A workaholic, Sarma would hop from one constituency to another through the day and catch up on sleep while travelling all night. He has been described as an articulate politician who is daring and a doer
Five years later, he was BJP’s pointsman to bring down the Gogoi government. With Gogoi gone and Congress silent on a chief ministerial face, BJP is bracing up for a fight with a Congress-led Grand Alliance. Sarma has played down the impact of the Congress’ alliance with perfume baron Badruddin Ajmal’s All India United Democratic Front (AIUDF) and the Left parties, which is hoping to gain from the anti-CAA vote. A slice of this vote, however, could go to local parties like Assam Jatiya Parishad (AJP) and AASU. Sarma is trying to turn it to BJP’s advantage. “The only aim of Ajmal, the Congress and other regional parties is to bring Babur’s rule in Assam. But till BJP’s Hanumans are here, we will not deviate from Ram’s ideals,” he said, addressing a public rally in Shah’s presence.
Undaunted by opposition criticism, he has gone ahead with decisions that have brought him in the line of fire. As education minister, he decided to convert all state-run madrassas into regular schools. The opposition accused him of trying to polarise voters ahead of elections, while Sarma maintained it was meant to modernise those institutions and the regulation did not extend to the private ones. His argument is that if the government is spending Rs 600 crore for teaching the Quran, then why not the Bible or the Bhagavad Gita.

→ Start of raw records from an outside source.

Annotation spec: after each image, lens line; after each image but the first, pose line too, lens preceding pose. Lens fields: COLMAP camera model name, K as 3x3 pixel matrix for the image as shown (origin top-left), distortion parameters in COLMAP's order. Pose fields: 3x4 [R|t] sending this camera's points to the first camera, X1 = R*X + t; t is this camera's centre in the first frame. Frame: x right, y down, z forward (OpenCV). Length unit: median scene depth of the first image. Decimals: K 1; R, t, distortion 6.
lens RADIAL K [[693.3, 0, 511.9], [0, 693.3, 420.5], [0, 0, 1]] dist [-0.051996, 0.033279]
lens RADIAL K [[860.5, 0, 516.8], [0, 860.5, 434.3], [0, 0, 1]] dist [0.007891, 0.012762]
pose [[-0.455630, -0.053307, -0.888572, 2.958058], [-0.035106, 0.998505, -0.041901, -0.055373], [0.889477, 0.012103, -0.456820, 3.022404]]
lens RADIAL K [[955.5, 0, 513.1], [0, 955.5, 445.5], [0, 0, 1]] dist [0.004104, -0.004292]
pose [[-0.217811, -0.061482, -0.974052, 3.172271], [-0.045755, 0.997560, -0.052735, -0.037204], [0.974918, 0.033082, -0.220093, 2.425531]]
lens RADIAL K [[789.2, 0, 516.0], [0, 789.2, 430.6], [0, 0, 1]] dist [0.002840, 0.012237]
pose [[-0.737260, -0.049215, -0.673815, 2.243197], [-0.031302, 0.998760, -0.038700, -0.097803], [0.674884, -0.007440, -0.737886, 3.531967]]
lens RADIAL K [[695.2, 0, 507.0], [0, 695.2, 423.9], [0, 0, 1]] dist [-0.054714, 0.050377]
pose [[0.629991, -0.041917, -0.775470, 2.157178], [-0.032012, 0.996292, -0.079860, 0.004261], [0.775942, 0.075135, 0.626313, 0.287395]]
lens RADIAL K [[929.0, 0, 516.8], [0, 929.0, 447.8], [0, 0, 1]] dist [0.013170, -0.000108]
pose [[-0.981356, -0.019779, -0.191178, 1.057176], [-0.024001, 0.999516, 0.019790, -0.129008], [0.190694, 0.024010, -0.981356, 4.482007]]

Those who have known Sarma during his Congress days say he may have stayed on in the party had he been given a Rajya Sabha seat. In 2014, Congress gave Sanjay Singh, a party leader from Uttar Pradesh and Raja of Amethi, a Rajya Sabha seat from Assam, a move Sarma alleged was aimed at ensuring Rahul Gandhi’s victory in Amethi. That was the last straw for Sarma, who had been winning the Jalukbari Assembly constituency continuously from 2001. Ironically, four years later, Singh himself quit Congress and joined BJP. A Congress leader from Assam, who does not want to be named, asks what has changed for Sarma who “left to fulfil a dream” but is again fighting elections to make someone else the chief minister.
Sarma has no time to waste. He is pursuing his dream—carving a niche for himself in whatever role he is assigned. The BJP’s Northeast trouble-shooter is again busy moving from one constituency to another. Both Modi and Shah recently visited Assam. The prime minister, who distributed land pattas or allotment certificates to over a lakh indigenous Assamese, skipped any mention of the CAA. It was also absent from Shah’s speech. He described the Bodo Peace Accord signed with the National Democratic Front of Boroland (NDFB) and the All Bodo Students’ Union (ABSU), which spearheaded a movement for Bodoland, as the beginning of the end of insurgency in the state.
Sarma, no longer an ‘outsider’ in BJP, has indicated that he is not keen on fighting the state election this year. Everyone in the party knows he deserves to be rewarded. Some speculate it could be a cabinet berth at the Centre. Whatever it is, it will define the road ahead for him. At 51, he still has a long way to go.